## Try it
Please copy from the forum thread on stabilizing a Jon boat the part that opens with the words containing "but I imagine" and closes with "RiverBottomOutdoors (Jan 31, 2012)".

## Document extract

========

# How to stabilize a Jon boat...



## jmed999 (Jan 30, 2012)

Does anyone have any ideas on how to help stabilize a Jon boat? I have an Alumicraft 1236 and when I stand it's easy to lose my balance.

Any ideas on how to minimize this issue? :?: 

Thanks! =D>


----------



## JasonLester (Jan 30, 2012)

There is another similar thread going on 

https://www.tinboats.net/forum/viewtopic.php?f=3&t=23458

but I imagine this would work 

[youtube]https://www.youtube.com/watch?v=ANoSwwITLXY&feature=results_main&playnext=1&list=PL22B8202301C604BE[/youtube]

https://www.youtube.com/watch?v=ANoSwwITLXY&feature=results_main&playnext=1&list=PL22B8202301C604BE


----------



## RiverBottomOutdoors (Jan 31, 2012)

Practice.... My brother and I can bowfish standing up from the same canoe. Keep at it and you'll get your sea legs.


----------



## Jay D (Jan 31, 2012)

Buy a 1648!  No just kidding. Just watch your balance and tell others when your going to stand.


----------



## dotchess (Feb 1, 2012)

Pods helps from the way I here it!
Putting some on mine.


----------



## jmed999 (Feb 1, 2012)

dotchess said:


> Pods helps from the way I here it!
> Putting some on mine.



What are pods? Got a link?


----------



## Bigkat650 (Feb 1, 2012)

jmed999 said:


> dotchess said:
> 
> 
> > Pods helps from the way I here it!
> ...




An example of Stabilizer Pods: https://www.tinboats.net/forum/viewtopic.php?f=3&t=10254


----------

========

Collected data entries:

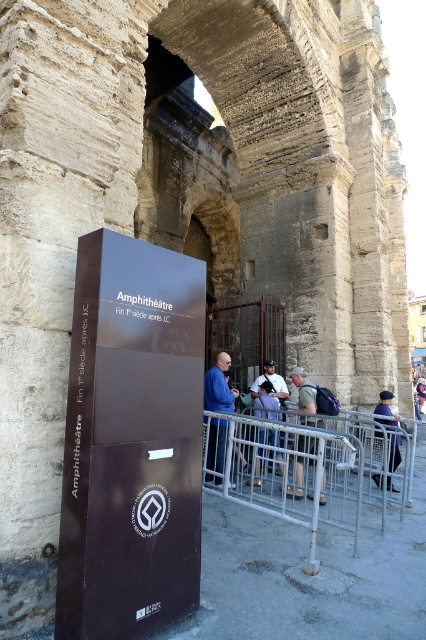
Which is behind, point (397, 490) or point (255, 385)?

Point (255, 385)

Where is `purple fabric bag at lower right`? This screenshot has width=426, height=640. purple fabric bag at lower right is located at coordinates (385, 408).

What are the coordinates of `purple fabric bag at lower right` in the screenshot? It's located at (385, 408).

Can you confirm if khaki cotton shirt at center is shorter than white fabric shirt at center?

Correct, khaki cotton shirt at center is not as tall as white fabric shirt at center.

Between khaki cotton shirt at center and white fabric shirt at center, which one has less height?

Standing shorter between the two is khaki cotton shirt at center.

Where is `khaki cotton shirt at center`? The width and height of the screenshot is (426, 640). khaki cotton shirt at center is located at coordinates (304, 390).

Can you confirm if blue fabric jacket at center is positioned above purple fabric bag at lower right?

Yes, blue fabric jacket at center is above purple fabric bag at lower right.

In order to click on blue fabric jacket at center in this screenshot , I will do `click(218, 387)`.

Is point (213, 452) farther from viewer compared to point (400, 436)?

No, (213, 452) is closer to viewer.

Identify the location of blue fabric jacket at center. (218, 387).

========

## Finished exercise
but I imagine this would work 

[youtube]https://www.youtube.com/watch?v=ANoSwwITLXY&feature=results_main&playnext=1&list=PL22B8202301C604BE[/youtube]

https://www.youtube.com/watch?v=ANoSwwITLXY&feature=results_main&playnext=1&list=PL22B8202301C604BE


----------



## RiverBottomOutdoors (Jan 31, 2012)